Kritik an Umweltbehörde: 123 neue Stellen, aber keine vernünftige Begründung
Kritik musste auch die Umweltbehörde einstecken, weil sie 123 neue Stellen geschaffen habe, ohne das vernünftig begründen zu können. So konnte die Behörde auf Nachfrage des Rechnungshofs nach 50 neuen Stellen für die Umsetzung des Klimaplans „noch nicht einmal beispielhaft belegen, welche konkreten Überlegungen den einzelnen Stellen zugrunde liegen“, so Stefan Schulz.

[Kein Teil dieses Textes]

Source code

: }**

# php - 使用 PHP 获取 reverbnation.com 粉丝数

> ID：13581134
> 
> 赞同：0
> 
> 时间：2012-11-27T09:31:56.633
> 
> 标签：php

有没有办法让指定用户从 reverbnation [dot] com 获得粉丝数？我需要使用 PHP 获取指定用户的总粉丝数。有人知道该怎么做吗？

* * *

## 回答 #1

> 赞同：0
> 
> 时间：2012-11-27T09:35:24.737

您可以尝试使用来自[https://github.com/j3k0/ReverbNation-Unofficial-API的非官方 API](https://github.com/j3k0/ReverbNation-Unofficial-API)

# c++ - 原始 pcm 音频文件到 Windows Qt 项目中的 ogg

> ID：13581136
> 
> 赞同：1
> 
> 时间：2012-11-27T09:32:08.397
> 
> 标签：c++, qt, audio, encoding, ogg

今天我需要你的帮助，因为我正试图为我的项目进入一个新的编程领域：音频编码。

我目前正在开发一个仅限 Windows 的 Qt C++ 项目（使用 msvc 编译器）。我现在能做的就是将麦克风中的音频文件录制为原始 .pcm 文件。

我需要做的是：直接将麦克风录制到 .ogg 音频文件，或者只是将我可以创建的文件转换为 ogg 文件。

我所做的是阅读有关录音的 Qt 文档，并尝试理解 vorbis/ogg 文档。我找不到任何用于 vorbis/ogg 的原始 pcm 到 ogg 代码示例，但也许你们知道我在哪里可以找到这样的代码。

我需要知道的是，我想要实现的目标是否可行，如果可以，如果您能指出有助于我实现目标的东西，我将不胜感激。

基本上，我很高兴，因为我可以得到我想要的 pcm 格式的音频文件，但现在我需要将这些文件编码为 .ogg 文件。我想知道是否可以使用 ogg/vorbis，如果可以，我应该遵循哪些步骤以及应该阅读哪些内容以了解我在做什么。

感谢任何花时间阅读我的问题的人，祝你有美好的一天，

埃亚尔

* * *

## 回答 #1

Die Opposition nahm den Bericht zum Anlass für Kritik am Senat. „Gravierende Verstöße bei städtischen Vergaben und Aufträgen sind nicht akzeptabel und gehen zulasten der Steuerzahler“, sagte CDU-Finanzexperte Thilo Kleibauer. Wirtschaftlichkeit und Transparenz kämen beim Senat „viel zu kurz“. David Stoop, Haushaltsexperte der Linkspartei, kritisierte die schleppende Sanierung der Brücken: „Man hat das Gefühl, der Senat baut sich ein finanzielles Polster für die anstehenden Wahlkämpfe auf und nimmt dabei in Kauf, Stellen zum Schaden der Stadt unbesetzt zu lassen und Investitionen aufzuschieben.“
Rechnungshof-Bericht: Bund der Steuerzahler zeigt sich „erschrocken“
Die FDP-Landesvorsitzende Sonja Jacobsen nannte den Umgang des Senats mit dem Geld der Steuerzahler „unhanseatisch und verschwenderisch“. Aus Sicht von Petra Ackmann, Vorsitzende des Bundes der Steuerzahler Hamburg, wirft der Rechnungshof-Bericht „erneut kein gutes Licht auf die Buchhaltung der Stadt“. Sie stelle „erschrocken fest, dass es sich weiterhin offensichtlich um eine Mischung aus Ignoranz und mangelndem Sachverstand handelt“.